Jaki wpływ goście będą mieli na kształt tej płyty?

Vienio:
Schemat jest taki: my tworzymy i wybieramy muzykę, wybieramy temat, nagrywamy zwrotkę, a gość dostaje płytę z nagraną zwrotką i refrenem z propozycją: posłuchaj zwrotki i refrenu i napisz swój tekst. My będziemy trzymali nad tym mocno pieczę artystyczną, będziemy jakby dozorcami stylu. Gość zaproszony do udziału w nagraniu będzie musiał liczyć się z tym, że zostanie postawiony przed faktem dokonanym.

Kiedy wchodzicie do studia?

Vienio:
Obecnie mamy pracownię na Mokotowie, w której realizujemy wartwę muzyczną. Zapraszamy tam też producentów, którzy współpracowali z nami nad płytą Nigdy nie mów nigdy. Ja, Włodek i Pele będziemy głównymi producentami, zamierzamy trzymać całość pod względem stylu w ryzach producenckich, dopuszczając również innych producentów do tego materiału.

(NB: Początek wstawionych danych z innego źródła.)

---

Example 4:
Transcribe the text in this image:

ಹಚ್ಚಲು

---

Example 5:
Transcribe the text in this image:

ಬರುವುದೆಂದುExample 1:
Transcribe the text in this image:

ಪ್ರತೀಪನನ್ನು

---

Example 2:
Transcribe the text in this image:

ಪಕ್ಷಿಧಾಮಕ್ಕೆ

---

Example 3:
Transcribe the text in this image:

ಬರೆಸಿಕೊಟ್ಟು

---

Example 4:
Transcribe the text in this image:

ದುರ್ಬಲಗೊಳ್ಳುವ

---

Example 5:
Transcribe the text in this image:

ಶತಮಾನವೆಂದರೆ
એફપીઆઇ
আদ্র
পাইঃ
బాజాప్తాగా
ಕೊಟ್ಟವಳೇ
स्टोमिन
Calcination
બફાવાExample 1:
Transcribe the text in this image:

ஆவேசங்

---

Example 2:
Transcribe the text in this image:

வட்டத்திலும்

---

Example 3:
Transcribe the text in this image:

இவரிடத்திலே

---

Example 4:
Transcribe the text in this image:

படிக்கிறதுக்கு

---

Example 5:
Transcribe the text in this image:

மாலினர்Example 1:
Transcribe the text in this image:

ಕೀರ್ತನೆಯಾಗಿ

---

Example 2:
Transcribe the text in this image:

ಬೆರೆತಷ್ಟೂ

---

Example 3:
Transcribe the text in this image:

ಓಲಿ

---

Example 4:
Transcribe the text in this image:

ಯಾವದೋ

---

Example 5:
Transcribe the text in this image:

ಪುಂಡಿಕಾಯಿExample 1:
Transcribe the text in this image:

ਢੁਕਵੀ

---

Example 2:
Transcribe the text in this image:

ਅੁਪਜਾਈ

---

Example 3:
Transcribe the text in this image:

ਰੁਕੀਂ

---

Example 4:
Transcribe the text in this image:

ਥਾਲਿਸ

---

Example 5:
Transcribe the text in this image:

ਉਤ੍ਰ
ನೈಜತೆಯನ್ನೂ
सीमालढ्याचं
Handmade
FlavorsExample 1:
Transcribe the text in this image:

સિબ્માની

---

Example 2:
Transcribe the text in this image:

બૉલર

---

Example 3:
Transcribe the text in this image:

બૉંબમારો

Delegatka czterech pancernych i psa

Barbara Krafftówna odebrała Asa EMPiKu 2006 w kategorii „film polski” jako przedstawicielka czterech pancernych, psa i Rudego.

Czy przychodząc na Galę przypuszczała Pani, że Asa EMPiKu 2006 otrzyma serial liczący sobie kilkadziesiąt lat?

Barbara Krafftówna:
Miałam pewne przeczucia, zresztą nie bez powodu - dowody popularności serialu otrzymywałam przez te wszystkie lata. Odczuwam serdeczną satysfakcję, nie tylko we własnym imieniu, ale i tych wszystkich, którzy brali udział w tworzeniu filmu. Przecież to jest naprawdę niezwykła historia, żeby tak mocno tkwić w pamięci kilku pokoleń, bo chyba już trzecie pokolenie ogląda czterech pancernych. A może nawet czwarte?

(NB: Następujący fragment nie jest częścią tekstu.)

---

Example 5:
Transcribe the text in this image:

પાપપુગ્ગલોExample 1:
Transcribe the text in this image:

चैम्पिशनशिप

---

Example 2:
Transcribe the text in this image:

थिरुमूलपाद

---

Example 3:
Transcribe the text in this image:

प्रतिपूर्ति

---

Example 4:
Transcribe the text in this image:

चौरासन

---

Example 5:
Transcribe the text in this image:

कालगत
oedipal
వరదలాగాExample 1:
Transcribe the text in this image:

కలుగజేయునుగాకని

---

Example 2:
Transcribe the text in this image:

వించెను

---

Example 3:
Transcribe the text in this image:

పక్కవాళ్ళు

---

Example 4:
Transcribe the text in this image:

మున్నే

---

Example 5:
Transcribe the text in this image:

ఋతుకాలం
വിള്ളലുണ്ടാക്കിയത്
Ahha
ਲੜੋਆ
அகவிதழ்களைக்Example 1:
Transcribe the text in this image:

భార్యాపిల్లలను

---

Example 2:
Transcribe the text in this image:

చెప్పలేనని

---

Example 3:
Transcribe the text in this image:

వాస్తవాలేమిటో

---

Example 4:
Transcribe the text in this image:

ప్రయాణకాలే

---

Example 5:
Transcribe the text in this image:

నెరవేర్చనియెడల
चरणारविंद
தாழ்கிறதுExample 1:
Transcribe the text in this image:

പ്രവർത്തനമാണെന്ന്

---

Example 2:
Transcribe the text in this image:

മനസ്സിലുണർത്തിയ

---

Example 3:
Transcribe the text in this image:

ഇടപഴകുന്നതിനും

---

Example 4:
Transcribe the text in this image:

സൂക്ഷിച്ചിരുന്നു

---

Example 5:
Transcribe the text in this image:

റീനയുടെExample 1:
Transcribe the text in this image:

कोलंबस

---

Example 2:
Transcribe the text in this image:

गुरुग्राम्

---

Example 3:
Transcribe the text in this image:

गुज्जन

Czy zdarza się, że w miejscach publicznych ludzie zwracają się do pani per „Honorato”?

BK:
Ależ tak! Ja mam publiczność podzieloną na dwie części. Jedni krzyczą „Honorata!”, a dla innych jestem przede wszystkim Felicją z Jak być kochaną. Przyznam się, że w perspektywie czasu do obu tych ról mam specyficzny stosunek, a na siebie patrzę jak cywil, który ogląda aktorów czy aktorkę. A na Gali byłam dziś niespodzianką w niespodziance. Wystąpiłam jako delegatka czterech pancernych bez psa, nawet bez Gustlika, ale tłumaczę sobie, że gdzie diabeł nie może, tam babę pośle.

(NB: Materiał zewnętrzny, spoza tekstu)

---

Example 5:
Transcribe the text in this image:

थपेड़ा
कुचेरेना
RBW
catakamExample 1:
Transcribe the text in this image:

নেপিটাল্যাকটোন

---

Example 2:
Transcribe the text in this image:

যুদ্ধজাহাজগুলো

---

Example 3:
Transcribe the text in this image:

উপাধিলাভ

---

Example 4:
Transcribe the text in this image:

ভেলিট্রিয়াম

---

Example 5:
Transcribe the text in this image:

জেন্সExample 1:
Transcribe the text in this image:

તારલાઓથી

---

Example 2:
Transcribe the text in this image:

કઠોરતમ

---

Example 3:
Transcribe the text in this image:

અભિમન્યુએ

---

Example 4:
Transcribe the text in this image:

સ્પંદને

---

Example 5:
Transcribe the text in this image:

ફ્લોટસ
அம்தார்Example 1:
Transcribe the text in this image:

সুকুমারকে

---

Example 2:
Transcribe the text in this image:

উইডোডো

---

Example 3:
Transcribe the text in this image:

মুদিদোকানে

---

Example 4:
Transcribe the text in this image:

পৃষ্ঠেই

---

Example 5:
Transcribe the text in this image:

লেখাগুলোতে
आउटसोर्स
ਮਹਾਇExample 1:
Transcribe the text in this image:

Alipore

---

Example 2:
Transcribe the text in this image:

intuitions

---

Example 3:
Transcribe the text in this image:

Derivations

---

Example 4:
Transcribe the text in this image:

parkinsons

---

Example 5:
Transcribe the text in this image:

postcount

A czym wytłumaczy pani to nieustanne, wieloletnie zainteresowanie serialem Czterej pancerni i pies?

BK:
Będę może nie tyle nieskromna, co stwierdzę fakt: scenariusz był bardzo dobrze napisany. Moja rola, jak i rola Gustlika - znakomicie napisane, nie mówiąc o innych. I bardzo dobrzy aktorzy. Tutaj jest tajemnica przetrwania tego serialu. Może nie nieśmiertelności, ale prawie nieśmiertelności, bo przecież ma on ponad czterdzieści lat.


Polska nie lubi rewolucji

Jolanta Pieńkowska - redaktor naczelna miesięcznika „Twój Styl” - odebrała Asa EMPiKu dla najchętniej kupowanego w salonach polskiego miesięcznika.

As EMPiKu trafił do Pani rąk dokladnie dwa lata po otrzymaniu przez Panią nominacji na stanowisko redaktor naczelnej „Twojego Stylu. Co w ciągu dwóch lat było dla Pani najważniejsze w pracy zawodowej?

Jolanta Pieńkowska:
To, że „Twój Styl” był przez ten cały czas numerem jeden i pozostaje nim nadal.

Czy planuje Pani jakieś zmiany w miesięczniku?

JK:
Te zmiany dzieją się powoli, acz systematycznie. Ewolucja, a nie rewolucja. Polska nie lubi rewolucji.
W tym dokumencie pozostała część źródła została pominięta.